The Crown contends that Large and an associate entered the Ohau Point colony, a breeding ground for seals and a popular tourist attraction on the Kaikoura coast, the night of November 26, 2010. Together they used a galvanised steel pipe to club 13 female breeders, 2 bulls, and eight seal pups.
Crown lawyer Jackson Webber said the pair planned the killing while they were working as builders in North Canterbury.
He said there had been a significant investigation into who was responsible for the killings, after the dead seals were discovered on December 1, 2010.
Department of Conservation ranger and marine mammal manager Michael Morrisey told the court he performed autopsies on 12 of the dead seals, and closely examined the other 11. It was clear their skulls had been "pulverised" by blunt force trauma.
Large had initially denied killing the seals when interviewed by police in June 2011, but admitted his involvement after being played a recording of his associate's interview, the court heard.
Large told police they "whacked" the seals in the head, and said "it was a bit like killing possums or rabbits", Mr Webber said.
Defence lawyer David Clark said his client admitted clubbing the seals to death, but had hunted and killed them legally.
In August last year in the Blenheim District Court Judge Tony Zohrab turned down an appeal by Large to have his charges quashed on grounds that he was entitled to hunt the seals.
Large then appealed to the High Court for a judicial review of that decision, again requesting that the charges were dismissed.

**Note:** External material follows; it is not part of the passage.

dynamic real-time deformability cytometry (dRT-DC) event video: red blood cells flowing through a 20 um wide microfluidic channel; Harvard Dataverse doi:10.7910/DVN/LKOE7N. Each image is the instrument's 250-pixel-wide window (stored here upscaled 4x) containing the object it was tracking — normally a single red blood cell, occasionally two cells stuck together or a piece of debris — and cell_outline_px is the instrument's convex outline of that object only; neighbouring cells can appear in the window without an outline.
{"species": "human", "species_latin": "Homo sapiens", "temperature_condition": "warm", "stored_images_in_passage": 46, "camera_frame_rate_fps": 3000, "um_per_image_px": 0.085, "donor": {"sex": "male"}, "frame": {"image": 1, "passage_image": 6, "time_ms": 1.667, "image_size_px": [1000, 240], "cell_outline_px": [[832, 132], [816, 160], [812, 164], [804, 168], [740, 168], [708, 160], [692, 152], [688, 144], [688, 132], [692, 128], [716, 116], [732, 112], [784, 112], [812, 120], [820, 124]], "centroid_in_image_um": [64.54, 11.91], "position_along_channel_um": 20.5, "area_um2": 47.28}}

Justice Joseph Williams dismissed the application, saying a District Court judge would have to hear the Crown's evidence and the defence case, to determine if Large was hunting legally.
In his decision, he said it was not clear if Large's actions could be considered a dangerous pursuit "requiring skills ordinarily associated with hunting", as defined in a section of the Animal Welfare Act 1999 that allows for the hunting of wild animals.

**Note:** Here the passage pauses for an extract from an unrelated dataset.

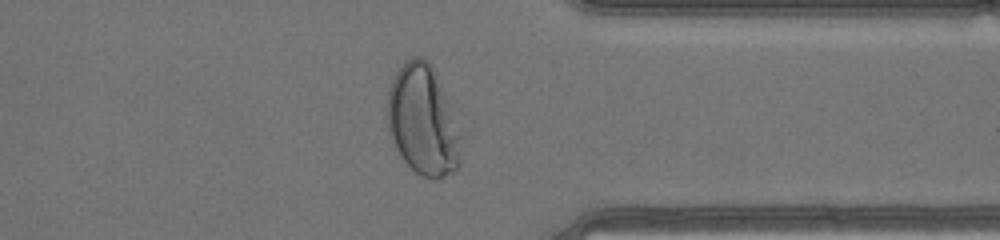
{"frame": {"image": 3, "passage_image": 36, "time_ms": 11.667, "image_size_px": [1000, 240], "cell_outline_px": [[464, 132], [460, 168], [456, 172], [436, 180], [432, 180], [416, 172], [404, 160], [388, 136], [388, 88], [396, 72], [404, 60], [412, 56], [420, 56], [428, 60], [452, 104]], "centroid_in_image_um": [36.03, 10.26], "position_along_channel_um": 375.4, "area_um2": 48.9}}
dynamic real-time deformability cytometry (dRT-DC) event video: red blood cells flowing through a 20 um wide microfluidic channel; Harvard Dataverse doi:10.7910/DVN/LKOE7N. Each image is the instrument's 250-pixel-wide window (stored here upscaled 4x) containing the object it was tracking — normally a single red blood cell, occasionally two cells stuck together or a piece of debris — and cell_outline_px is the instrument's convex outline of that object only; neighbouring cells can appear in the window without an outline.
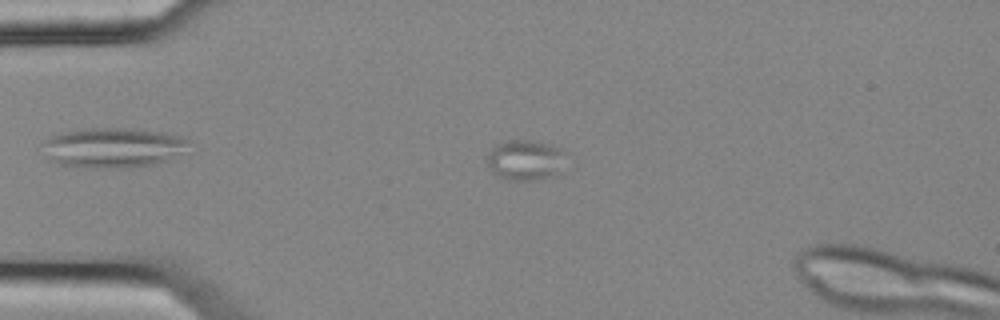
{"species": "common noctule bat (a hibernating species)", "species_latin": "Nyctalus noctula", "temperature_condition": "cold", "stored_images_in_passage": 5, "camera_frame_rate_fps": 3000, "um_per_image_px": 0.085, "animal": {"sex": "female", "body_mass_g": 25.1}, "frame": {"image": 1, "passage_image": 3, "time_ms": 0.667, "image_size_px": [1000, 320], "cell_outline_px": [[564, 152], [556, 172], [552, 176], [532, 180], [512, 180], [500, 176], [492, 172], [484, 156], [496, 144], [508, 140], [528, 140], [548, 144], [560, 148]], "centroid_in_image_um": [44.54, 13.58], "position_along_channel_um": 40.5, "area_um2": 18.03}}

Mr Clark said the legal definition of hunting could not be limited to "skilled operators in danger". He asked Judge Peter Hobbs what danger a rabbit posed to a rifleman.
He also said the Crown needed to prove the seals were ill-treated, which was not evidenced by their death alone. There needed to be proof that the seals suffered "unreasonable" pain.

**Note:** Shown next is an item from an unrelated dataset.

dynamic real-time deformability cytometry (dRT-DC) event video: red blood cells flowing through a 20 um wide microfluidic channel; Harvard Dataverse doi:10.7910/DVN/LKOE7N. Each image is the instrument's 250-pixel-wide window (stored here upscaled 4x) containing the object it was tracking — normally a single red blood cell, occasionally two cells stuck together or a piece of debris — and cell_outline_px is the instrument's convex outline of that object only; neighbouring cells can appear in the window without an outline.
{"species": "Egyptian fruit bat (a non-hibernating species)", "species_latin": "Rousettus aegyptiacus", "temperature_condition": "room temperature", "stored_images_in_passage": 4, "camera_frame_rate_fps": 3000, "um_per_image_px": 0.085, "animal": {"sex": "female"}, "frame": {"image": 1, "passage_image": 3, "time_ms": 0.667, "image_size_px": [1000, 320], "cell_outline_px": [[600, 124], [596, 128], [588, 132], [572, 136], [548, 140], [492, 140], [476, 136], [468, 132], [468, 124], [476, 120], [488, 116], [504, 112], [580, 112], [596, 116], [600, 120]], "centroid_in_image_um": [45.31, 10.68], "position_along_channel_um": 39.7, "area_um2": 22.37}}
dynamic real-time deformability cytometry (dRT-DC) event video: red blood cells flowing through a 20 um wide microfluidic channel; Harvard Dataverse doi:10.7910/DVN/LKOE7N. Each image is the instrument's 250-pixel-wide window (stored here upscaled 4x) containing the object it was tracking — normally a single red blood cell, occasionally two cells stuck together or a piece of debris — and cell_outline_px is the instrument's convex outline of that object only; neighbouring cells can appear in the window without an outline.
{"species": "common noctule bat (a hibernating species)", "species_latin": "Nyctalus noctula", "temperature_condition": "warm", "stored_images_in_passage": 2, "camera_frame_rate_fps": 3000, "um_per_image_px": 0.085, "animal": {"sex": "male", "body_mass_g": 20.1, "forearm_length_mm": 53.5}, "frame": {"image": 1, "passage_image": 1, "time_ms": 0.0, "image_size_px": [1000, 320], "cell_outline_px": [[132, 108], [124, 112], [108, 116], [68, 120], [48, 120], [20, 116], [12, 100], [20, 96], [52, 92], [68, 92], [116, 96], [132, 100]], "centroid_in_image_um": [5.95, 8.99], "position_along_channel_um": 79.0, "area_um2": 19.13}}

Mr Webber said Large's actions could not be considered hunting because the seals were docile and relativelty immobile during the November breeding season, and there was no skill required to bash them to death.
The Crown was calling witnesses today, including Department of Conservation experts, and police officers. The trial is set to continue for the rest of this week.
It had been scheduled to start in Marlborough, but was shifted to Nelson after the Blenheim Courthouse was closed following the Seddon earthquakes.
Large's associate, Jason Trevor Godsiff, of Renwick, admitted clubbing the seals at an earlier trial and was sentenced to two years in prison, although that was reduced to eight months' home detention by Justice Jillian Mallon on appeal.